Arlene: I think you had four dialogue sessions: Sacred Space, Intergenerational, Re-entry into Child Support, and the other one was iJustice, is that right?

Denise: Yes iJustice was both an exhibit and a conversation. [Note: This work by West Baltimore artist Ashley Milburn showed at Gallery 1448 in March. It was described as “an exhibition of social justice art inspired by iPhone images that have turned into provocateurs for justice and image making.”]

The exhibit consists of images of alleged police brutality. They’re these really big, bold, bright-colored images of the young men that were killed: police standing over them, a woman embracing them, things like that. The facilitator, Ashley Milburn, started the conversation off with why it’s called iJustice: the power that young people have bestowed upon themselves to take images of these things. If it wasn’t for them and the cell phone, we would not have been able to capture things the way that we did. His end result for the conversation is to move people past anger and frustration, to get into a conversation about race, but then to try to visualize race and race relations. It’s a session that allows people to enter and exit however they want to, whether it’s with anger, frustration, sadness. But the end result is really to ask “how can you think about race differently? How can we talk about race differently?” 

Arlene: What about some of the other dialogues?

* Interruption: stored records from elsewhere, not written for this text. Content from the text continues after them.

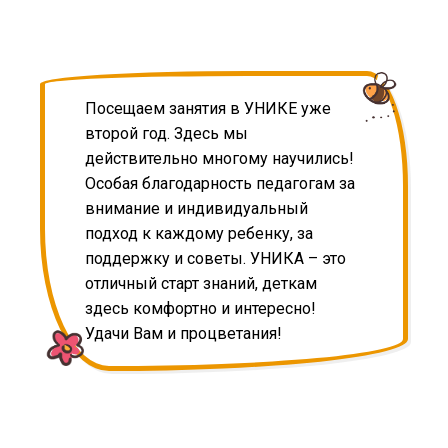
Посещаем занятия в УНИКЕ уже
второй год. Здесь мы
действительно многому научились!
Особая благодарность педагогам за
внимание и индивидуальный
подход к каждому ребенку, за
поддержку и советы. УНИКА – это
отличный старт знаний, деткам
здесь комфортно и интересно!
Удачи Вам и процветания!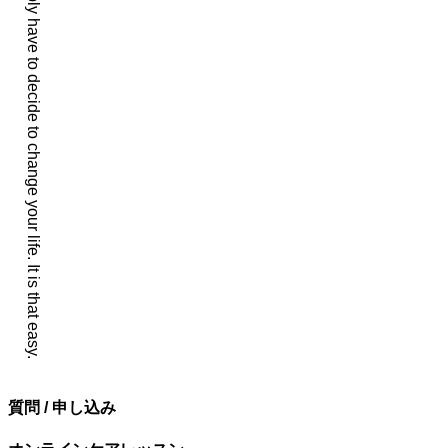
You simply have to decide to change your life. It is that easy.
ョ
ン
質問 / 申し込み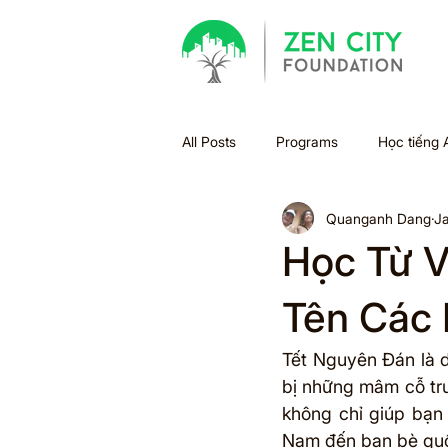
All Posts
Programs
Học tiếng 
Quanganh Dang
Ja
Bão
Halloween
Holiday
Học Từ V
Xu hướng học tập
Sách
Tên Các
Tết Nguyên Đán là d
Summer Bridge
Back to scho
bị những mâm cỗ tru
không chỉ giúp bạn 
Nam đến bạn bè quố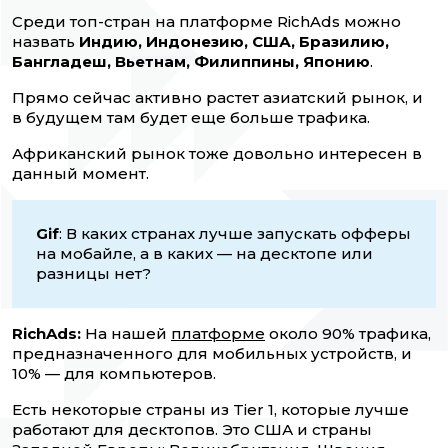
Среди топ-стран на платформе RichAds можно
назвать
Индию, Индонезию, США, Бразилию,
Бангладеш, Вьетнам, Филиппины, Японию
.
Прямо сейчас активно растет азиатский рынок, и
в будущем там будет еще больше трафика.
Африканский рынок тоже довольно интересен в
данный момент.
Gif
: В каких странах лучше запускать офферы
на мобайле, а в каких — на десктопе или
разницы нет?
RichAds:
На нашей
платформе
около 90% трафика,
предназначенного для мобильных устройств, и
10% — для компьютеров.
Есть некоторые страны из Tier 1, которые лучше
работают для десктопов. Это США и страны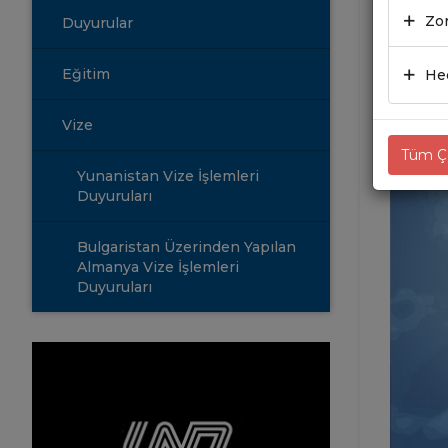
01.06
Zor
Duyurular
Eğitim
Hed
Vize
Tüm Çe
Yunanistan Vize İşlemleri
Duyuruları
Bulgaristan Üzerinden Yapılan
Almanya Vize İşlemleri
Duyuruları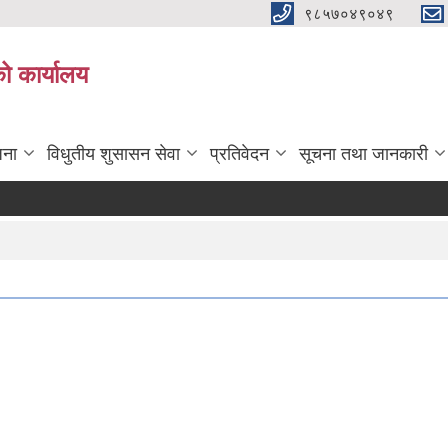
९८५७०४९०४९
ो कार्यालय
जना
विधुतीय शुसासन सेवा
प्रतिवेदन
सूचना तथा जानकारी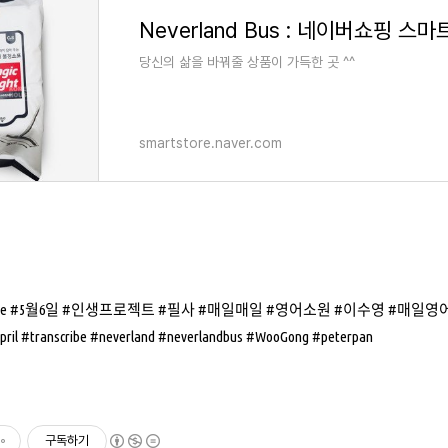
Neverland Bus : 네이버쇼핑 스
당신의 삶을 바꿔줄 상품이 가득한 곳 ^^
smartstore.naver.com
teMarie #5월6일 #인생프로젝트 #필사 #매일매일 #영어소원 #이수영 #
#transcribe #neverland #neverlandbus #WooGong #peterpan
구독하기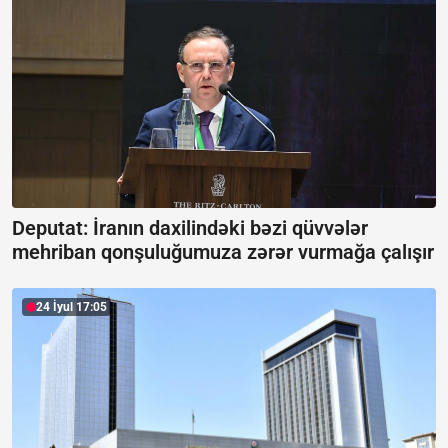
Deputat: İranın daxilindəki bəzi qüvvələr
mehriban qonşuluğumuza zərər vurmağa çalışır
24 İyul 17:05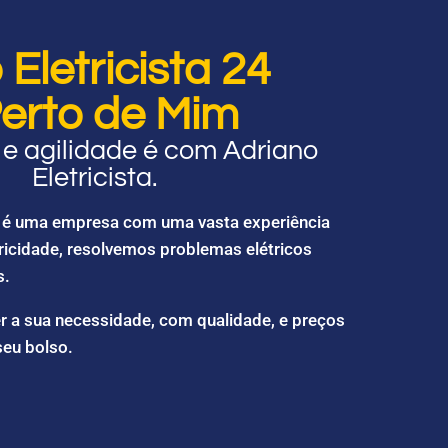
Eletricista 24
erto de Mim
e agilidade é com Adriano
Eletricista.
ta é uma empresa com uma vasta experiência
ricidade, resolvemos problemas elétricos
s.
r a sua necessidade, com qualidade, e preços
seu bolso.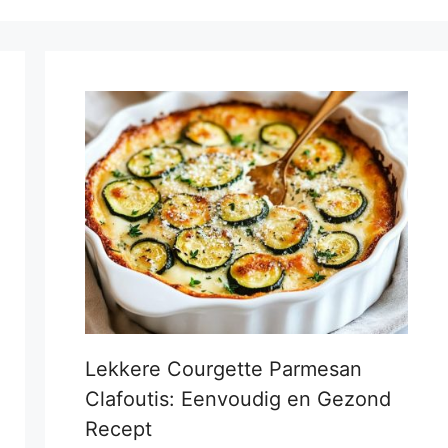
Lekkere Courgette Parmesan
Clafoutis: Eenvoudig en Gezond
Recept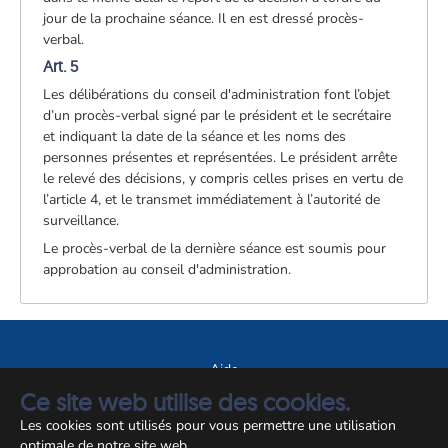
jour de la prochaine séance. Il en est dressé procès-
verbal.
Art. 5
Les délibérations du conseil d'administration font l’objet
d’un procès-verbal signé par le président et le secrétaire
et indiquant la date de la séance et les noms des
personnes présentes et représentées. Le président arrête
le relevé des décisions, y compris celles prises en vertu de
l’article 4, et le transmet immédiatement à l’autorité de
surveillance.
Le procès-verbal de la dernière séance est soumis pour
approbation au conseil d'administration.
Aide
Ce site web utilise des cookies.
A propos du site
Les cookies sont utilisés pour vous permettre une utilisation
Notice légale
optimale de notre site web.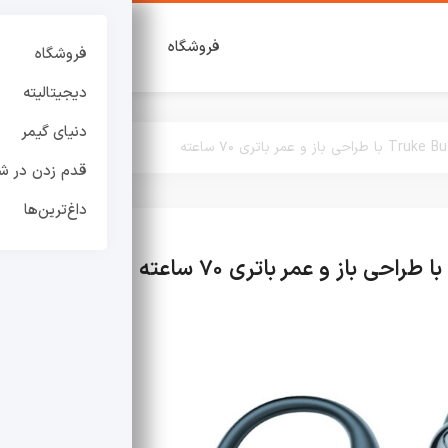
فروشگاه
دیجیتالیته
دنی
فروشگاه
دیجیتالیته
دنیای گیمر
قدم زدن در شه
داغ‌ترین‌ها
دیجیتالیته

Denise: The Child Support Re-entry conversation, that included guided meditation. They ended up summarizing that one of the things that can be done right now was to turn off the TV, the cellphone, and the computer, and spend at least one hour with your children without any of those things. That was a first step that any and everybody can do. And they defined that the most important thing that we’re talking here about is family. And so, we will be planning another one of those conversations; the facilitator is a licensed social worker and wants to plan another conversation. 

Arlene: Tell me about the music and readings.

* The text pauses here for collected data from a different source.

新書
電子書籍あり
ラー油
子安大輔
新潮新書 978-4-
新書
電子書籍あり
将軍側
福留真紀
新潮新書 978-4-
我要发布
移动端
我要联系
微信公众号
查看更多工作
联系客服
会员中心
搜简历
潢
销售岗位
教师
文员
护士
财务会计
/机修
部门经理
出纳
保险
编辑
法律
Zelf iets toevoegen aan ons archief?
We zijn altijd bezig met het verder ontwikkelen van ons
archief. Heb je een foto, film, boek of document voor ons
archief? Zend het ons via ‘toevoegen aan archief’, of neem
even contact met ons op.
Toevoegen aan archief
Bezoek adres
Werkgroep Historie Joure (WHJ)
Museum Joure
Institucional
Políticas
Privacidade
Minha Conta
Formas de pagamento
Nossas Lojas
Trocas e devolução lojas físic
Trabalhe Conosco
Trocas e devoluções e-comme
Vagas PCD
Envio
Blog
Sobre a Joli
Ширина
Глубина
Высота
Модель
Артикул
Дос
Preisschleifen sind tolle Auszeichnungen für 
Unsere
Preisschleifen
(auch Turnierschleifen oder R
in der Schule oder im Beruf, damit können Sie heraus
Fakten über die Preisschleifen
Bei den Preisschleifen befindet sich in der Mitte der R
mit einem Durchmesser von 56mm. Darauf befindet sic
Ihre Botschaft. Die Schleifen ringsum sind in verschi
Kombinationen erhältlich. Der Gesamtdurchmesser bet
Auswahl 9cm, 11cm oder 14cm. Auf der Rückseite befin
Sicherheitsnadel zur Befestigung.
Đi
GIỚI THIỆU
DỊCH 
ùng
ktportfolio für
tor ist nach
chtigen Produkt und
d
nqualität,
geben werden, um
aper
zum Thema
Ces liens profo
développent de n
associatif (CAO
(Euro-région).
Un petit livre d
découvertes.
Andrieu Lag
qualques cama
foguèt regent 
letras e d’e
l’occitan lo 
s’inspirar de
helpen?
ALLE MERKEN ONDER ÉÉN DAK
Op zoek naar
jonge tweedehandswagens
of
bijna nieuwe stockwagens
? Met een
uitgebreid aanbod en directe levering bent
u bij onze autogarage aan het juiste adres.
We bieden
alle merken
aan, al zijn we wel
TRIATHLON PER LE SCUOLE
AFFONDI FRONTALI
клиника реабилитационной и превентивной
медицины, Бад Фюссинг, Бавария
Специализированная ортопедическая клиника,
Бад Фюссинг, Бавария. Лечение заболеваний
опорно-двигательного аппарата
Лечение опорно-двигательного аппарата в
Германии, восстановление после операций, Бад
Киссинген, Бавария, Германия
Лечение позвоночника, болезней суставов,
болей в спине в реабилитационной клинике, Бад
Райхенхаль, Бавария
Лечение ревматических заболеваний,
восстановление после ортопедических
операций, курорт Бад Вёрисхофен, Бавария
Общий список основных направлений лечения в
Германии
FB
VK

Denise: The music was just unbelievable. Jahiti, he’s a local artist, he teaches at one of the schools in West Baltimore. He started off sharing a story about he and his brother. They used to be a group and he lost his brother; he’s grieving and he’s trying to get used to singing by himself. He sung us three different songs, and everybody felt what he was feeling. Shakia and Friends played and sang outside. Horace Ellis did a powerful spoken word piece breaking down the word “imagining,” and people got connected to one another, they got connected to the event, they got connected to the concept through it. Sheila Gaskins did a reading of a scene she wrote based on Ashley Milburn’s Last House Standing

Arlene: So what did you take away from the Imagining?

Denise: One of the things that we planned was to have boards all over the building so that if at any time people felt something, heard something, wanted to say something, they could just write it on those boards. When we came back together from the dialogue groups, we took all of the boards from outside and throughout the building and we put them all around the floor. I asked people to do a movement or make a statement about today and to stand in between the boards, like claiming or naming, kind of like a bold stance. Before he took the picture, the photographer said, “Wow!” 

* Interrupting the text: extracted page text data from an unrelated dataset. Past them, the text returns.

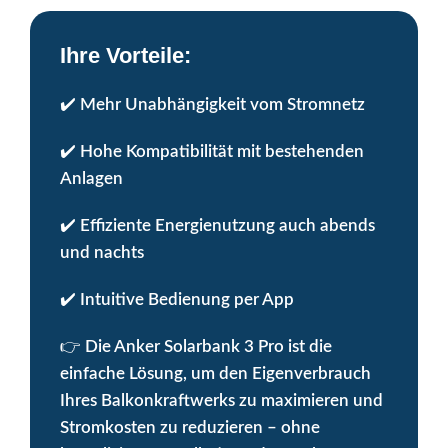
Ihre Vorteile:
✔️
Mehr Unabhängigkeit vom Stromnetz
✔️
Hohe Kompatibilität mit bestehenden
Anlagen
✔️
Effiziente Energienutzung auch abends
und nachts
✔️
Intuitive Bedienung per App
👉
Die Anker Solarbank 3 Pro ist die
einfache Lösung, um den Eigenverbrauch
Ihres Balkonkraftwerks zu maximieren und
Stromkosten zu reduzieren – ohne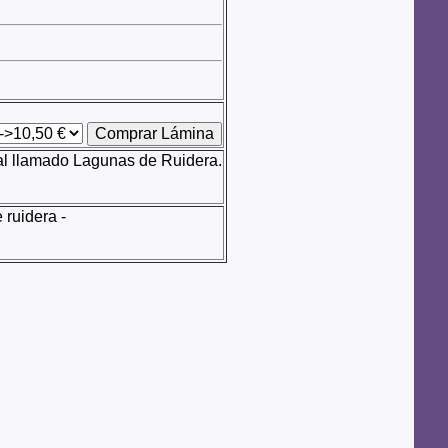
ral llamado Lagunas de Ruidera.
 ruidera -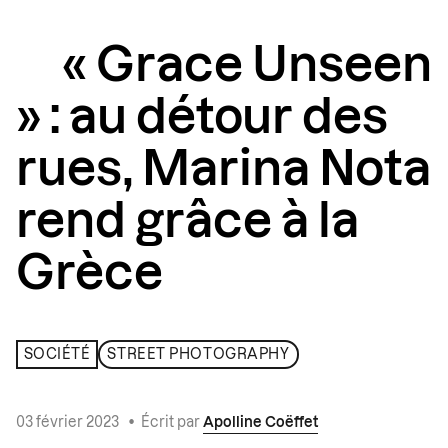
« Grace Unseen
» : au détour des
rues, Marina Nota
rend grâce à la
Grèce
SOCIÉTÉ
STREET PHOTOGRAPHY
03 février 2023
•
Écrit par
Apolline Coëffet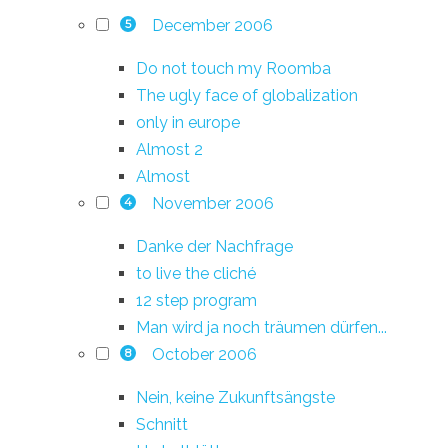
December 2006
5
Do not touch my Roomba
The ugly face of globalization
only in europe
Almost 2
Almost
November 2006
4
Danke der Nachfrage
to live the cliché
12 step program
Man wird ja noch träumen dürfen...
October 2006
8
Nein, keine Zukunftsängste
Schnitt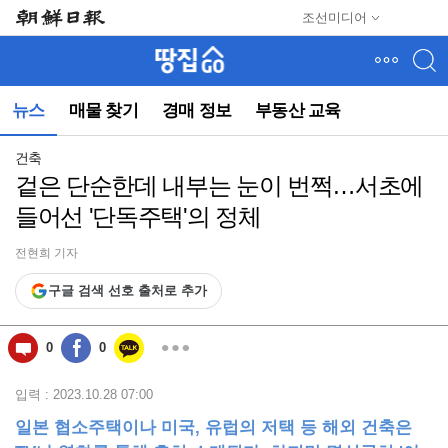
메
조선미디어
뉴
건
너
뛰
뉴스
매물 찾기
경매 정보
부동산 교육
기
(컨
텐
건축
츠
겉은 단순한데 내부는 눈이 번쩍…서초에
영
들어선 '단독주택'의 정체
역
으
로
전현희 기자
바
구글 검색 선호 출처로 추가
로
이
동)
0
0
입력 : 2023.10.28 07:00
일본 협소주택이나 미국, 유럽의 저택 등 해외 건축은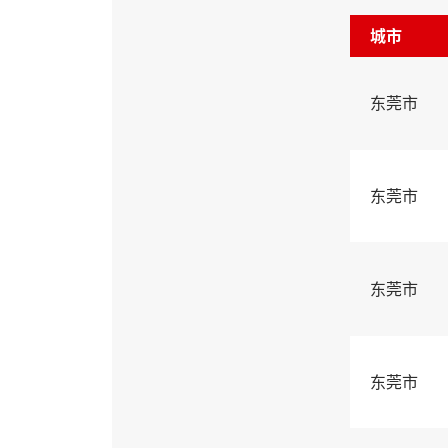
城市
东莞市
东莞市
东莞市
东莞市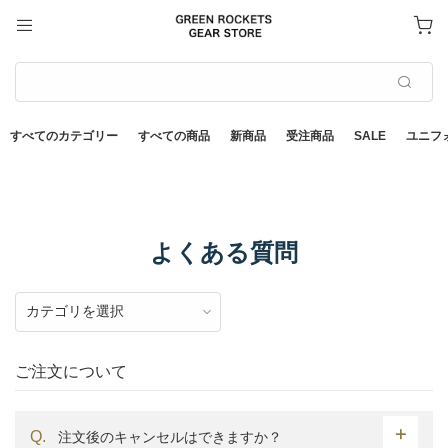
すべてのカテゴリー
すべての商品
新商品
受注商品
SALE
ユニフ
よくある質問
ご注文について
注文後のキャンセルはできますか？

People really enjoyed themselves. I could tell from the fact that folks said that we should do this again. The fact that someone called another meeting right after the Imagining, and I didn’t have to do it as the Cultural Agent. The fact that people had time scheduled to continue most of the conversations—for me that meant we chose the right conversations to have. The fact that we got some outside resources that can be useful in moving the work forward. And I think the biggest thing is that the groups that got together to plan this, from the Imagining everybody has built some additional resources and gotten input from the community about some of the things that are important. So the Imagining served its purpose: to imagine and to take what folks have imagined along with that energy and move an agenda forward.